Traditional leadership paradigms are pretty “top down,” but as modern leadership gurus help us see that such hierarchical decision-making structures are reaching their limits, it’s time to start exploring ways that employees can lead from the middle.


Conveniently for those who want to rise in the organization, “leading from the middle” is also an excellent way to be recognized as a high-potential employee by potential executive sponsors who can help you get ahead.


So what does it mean to “lead from the middle”?


I believe that the most important implication of this concept is that you have to envision yourself as a leader, voluntarily shouldering the burdens of those above you and acting in alignment with the interests of the organization as a whole – all while doing your job extremely well. This is easier in some positions than others, but working to imagine yourself at peer level with your boss and bosses’ boss can help you elevate your perspective and make your work more relevant. (I explore this concept more and provide exercises in my complimentary eBook.)

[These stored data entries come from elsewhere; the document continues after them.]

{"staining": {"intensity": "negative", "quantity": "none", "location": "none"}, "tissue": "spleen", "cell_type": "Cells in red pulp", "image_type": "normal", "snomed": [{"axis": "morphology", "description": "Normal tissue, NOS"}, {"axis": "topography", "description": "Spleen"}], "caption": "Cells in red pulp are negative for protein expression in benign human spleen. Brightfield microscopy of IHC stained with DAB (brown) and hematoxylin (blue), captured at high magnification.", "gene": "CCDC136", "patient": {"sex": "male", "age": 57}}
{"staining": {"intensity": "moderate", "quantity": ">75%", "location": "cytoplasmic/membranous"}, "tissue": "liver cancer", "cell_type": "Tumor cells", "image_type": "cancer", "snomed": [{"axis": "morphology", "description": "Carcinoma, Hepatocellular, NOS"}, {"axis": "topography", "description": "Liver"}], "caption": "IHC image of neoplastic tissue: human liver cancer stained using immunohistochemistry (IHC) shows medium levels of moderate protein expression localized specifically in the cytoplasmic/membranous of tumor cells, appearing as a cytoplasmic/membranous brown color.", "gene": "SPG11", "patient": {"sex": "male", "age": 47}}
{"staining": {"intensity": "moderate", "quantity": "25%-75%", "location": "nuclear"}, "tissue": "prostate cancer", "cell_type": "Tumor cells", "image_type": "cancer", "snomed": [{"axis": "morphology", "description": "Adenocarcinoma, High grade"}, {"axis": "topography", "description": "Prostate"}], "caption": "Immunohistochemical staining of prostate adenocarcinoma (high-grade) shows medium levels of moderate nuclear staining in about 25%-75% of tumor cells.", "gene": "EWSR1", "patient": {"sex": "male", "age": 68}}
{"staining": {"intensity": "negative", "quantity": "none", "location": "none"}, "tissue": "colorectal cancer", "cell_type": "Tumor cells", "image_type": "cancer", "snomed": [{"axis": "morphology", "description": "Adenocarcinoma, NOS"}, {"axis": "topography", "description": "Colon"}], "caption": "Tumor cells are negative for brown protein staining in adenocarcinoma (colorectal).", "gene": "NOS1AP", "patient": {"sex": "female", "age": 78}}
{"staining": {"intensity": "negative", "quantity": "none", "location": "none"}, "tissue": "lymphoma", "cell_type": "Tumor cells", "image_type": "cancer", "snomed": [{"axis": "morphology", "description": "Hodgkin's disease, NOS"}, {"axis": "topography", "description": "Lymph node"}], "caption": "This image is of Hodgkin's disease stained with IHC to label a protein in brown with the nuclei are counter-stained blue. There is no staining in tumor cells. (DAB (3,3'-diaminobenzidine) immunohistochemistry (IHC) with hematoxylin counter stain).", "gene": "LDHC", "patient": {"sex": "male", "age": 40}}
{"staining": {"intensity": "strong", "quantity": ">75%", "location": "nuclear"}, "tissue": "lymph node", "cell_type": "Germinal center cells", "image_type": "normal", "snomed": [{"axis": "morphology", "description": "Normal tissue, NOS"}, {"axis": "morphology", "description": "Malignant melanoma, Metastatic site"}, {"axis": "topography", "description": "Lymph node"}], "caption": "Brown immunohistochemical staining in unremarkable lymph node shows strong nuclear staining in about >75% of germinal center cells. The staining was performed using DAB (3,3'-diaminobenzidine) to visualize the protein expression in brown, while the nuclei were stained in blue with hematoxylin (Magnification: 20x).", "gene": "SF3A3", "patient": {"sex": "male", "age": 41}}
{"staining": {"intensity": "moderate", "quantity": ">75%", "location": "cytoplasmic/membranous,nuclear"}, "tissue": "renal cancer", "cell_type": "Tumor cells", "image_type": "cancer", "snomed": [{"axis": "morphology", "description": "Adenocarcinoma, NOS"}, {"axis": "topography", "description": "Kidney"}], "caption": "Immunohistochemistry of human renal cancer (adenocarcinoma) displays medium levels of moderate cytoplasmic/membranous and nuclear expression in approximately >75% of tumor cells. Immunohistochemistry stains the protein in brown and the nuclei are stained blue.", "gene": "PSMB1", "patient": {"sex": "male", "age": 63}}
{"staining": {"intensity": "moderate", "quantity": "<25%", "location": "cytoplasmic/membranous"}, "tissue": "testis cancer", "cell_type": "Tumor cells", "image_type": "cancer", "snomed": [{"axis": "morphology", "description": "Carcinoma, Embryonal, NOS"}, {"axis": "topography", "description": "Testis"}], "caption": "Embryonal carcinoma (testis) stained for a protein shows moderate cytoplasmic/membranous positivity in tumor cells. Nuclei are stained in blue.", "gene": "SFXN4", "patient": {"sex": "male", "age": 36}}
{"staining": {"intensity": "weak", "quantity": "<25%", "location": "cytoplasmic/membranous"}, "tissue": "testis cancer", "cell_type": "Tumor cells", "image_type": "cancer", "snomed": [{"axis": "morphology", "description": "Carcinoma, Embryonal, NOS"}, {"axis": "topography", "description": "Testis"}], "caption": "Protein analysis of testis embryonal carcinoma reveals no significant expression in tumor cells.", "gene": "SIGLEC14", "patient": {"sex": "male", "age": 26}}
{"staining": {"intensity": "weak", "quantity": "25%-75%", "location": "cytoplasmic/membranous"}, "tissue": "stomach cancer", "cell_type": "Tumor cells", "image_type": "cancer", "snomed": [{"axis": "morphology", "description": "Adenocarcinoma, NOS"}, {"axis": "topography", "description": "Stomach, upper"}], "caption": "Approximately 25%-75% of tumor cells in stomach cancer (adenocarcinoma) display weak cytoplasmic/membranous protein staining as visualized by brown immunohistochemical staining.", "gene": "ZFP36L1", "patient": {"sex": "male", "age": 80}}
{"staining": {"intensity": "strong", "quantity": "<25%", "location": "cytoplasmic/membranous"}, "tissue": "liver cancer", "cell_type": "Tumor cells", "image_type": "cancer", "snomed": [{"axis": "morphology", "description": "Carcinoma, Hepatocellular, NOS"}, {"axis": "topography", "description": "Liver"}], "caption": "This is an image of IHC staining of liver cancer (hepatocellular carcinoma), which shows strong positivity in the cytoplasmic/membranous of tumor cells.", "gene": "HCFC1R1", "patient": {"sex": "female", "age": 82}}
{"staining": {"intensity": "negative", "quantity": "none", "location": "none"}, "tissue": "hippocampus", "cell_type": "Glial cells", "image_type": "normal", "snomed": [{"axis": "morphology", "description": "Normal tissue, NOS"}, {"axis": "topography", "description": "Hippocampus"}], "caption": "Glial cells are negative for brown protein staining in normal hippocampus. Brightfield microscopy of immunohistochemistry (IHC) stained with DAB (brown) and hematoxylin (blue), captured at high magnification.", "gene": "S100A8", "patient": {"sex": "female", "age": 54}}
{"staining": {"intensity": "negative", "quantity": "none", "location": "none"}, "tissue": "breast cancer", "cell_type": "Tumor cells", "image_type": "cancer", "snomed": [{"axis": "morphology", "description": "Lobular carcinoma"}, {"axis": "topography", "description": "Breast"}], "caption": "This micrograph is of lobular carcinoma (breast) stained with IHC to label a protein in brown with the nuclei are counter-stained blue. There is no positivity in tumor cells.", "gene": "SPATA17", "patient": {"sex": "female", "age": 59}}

Leading from the middle also means, however, that you value the experience that you and those below and around you gain “in the trenches.” One of the structural weaknesses of traditional hierarchical organizations is that those at the top become too isolated from the day-to-day realities of customers and front-line employees.


When you lead from the middle, you value this experience and combine the higher and lower perspectives within the company to make informed operational decisions aligned with strategy. One of the challenges and opportunities of being stuck in the middle is also that you can translate the strategies and objectives of those above to those around and below you at the same time you can communicate on-the-ground insights to those at the top.


No one says it’s easy to be in the middle, but it can certainly be very important and rewarding.